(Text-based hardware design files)
------------------------

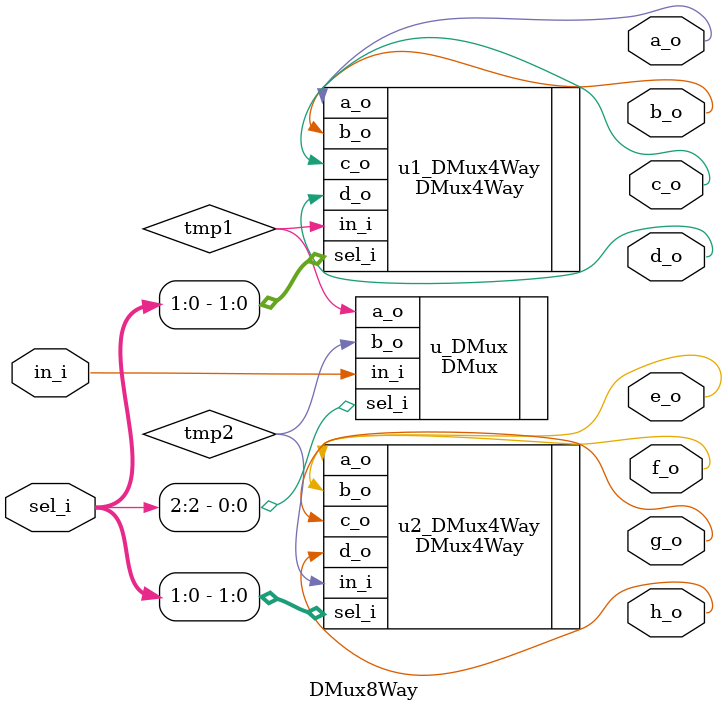
<source format=v>
/*  DMux8Way

 * 8-way demultiplexor:
 * {a, b, c, d, e, f, g, h} = {in, 0, 0, 0, 0, 0, 0, 0} if sel == 000
 *                            {0, in, 0, 0, 0, 0, 0, 0} if sel == 001
 *                            etc.
 *                            {0, 0, 0, 0, 0, 0, 0, in} if sel == 111

DMux8Way u_DMux8Way(
    .in_i(),
    .sel_i(),
    .a_o(),
    .b_o(),
    .c_o(),
    .d_o(),
    .e_o(),
    .f_o(),
    .g_o(),
    .h_o()
);

*/

`include "./DMux.v"
`include "./DMux4Way.v"

module DMux8Way(
    input wire in_i,
    input wire [2:0] sel_i,
    output wire a_o,
    output wire b_o,
    output wire c_o,
    output wire d_o,
    output wire e_o,
    output wire f_o,
    output wire g_o,
    output wire h_o
);

    wire tmp1;
    wire tmp2;

    DMux u_DMux(
        .in_i(in_i),
        .sel_i(sel_i[2]),
        .a_o(tmp1),
        .b_o(tmp2)
    );

    DMux4Way u1_DMux4Way(
        .in_i(tmp1),
        .sel_i(sel_i[1:0]),
        .a_o(a_o),
        .b_o(b_o),
        .c_o(c_o),
        .d_o(d_o)
    );

    DMux4Way u2_DMux4Way(
        .in_i(tmp2),
        .sel_i(sel_i[1:0]),
        .a_o(e_o),
        .b_o(f_o),
        .c_o(g_o),
        .d_o(h_o)
    );

endmodule
</source>
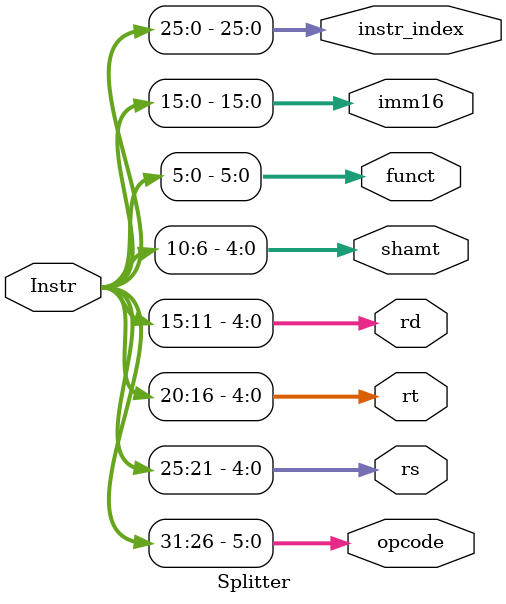
<source format=v>
`timescale 1ns / 1ps
module Splitter(
    input [31:0] Instr,
    output [5:0] opcode,
    output [4:0] rs,
    output [4:0] rt,
    output [4:0] rd,
    output [4:0] shamt,
    output [5:0] funct,
    output [15:0] imm16,
    output [25:0] instr_index
    );
    assign opcode = Instr[31:26];
    assign rs = Instr[25:21];
    assign rt = Instr[20:16];
    assign rd = Instr[15:11];
    assign shamt = Instr[10:6];
    assign funct = Instr[5:0];
    assign imm16 = Instr[15:0];
    assign instr_index = Instr[25:0];

endmodule

</source>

------------------------

_TASK INSTRUCTIONS_. Collect from the data above every line that includes "input".

_RESPONSE FOR THIS EXERCISE_.
    input wire in_i,
    input wire [2:0] sel_i,
    input [31:0] Instr,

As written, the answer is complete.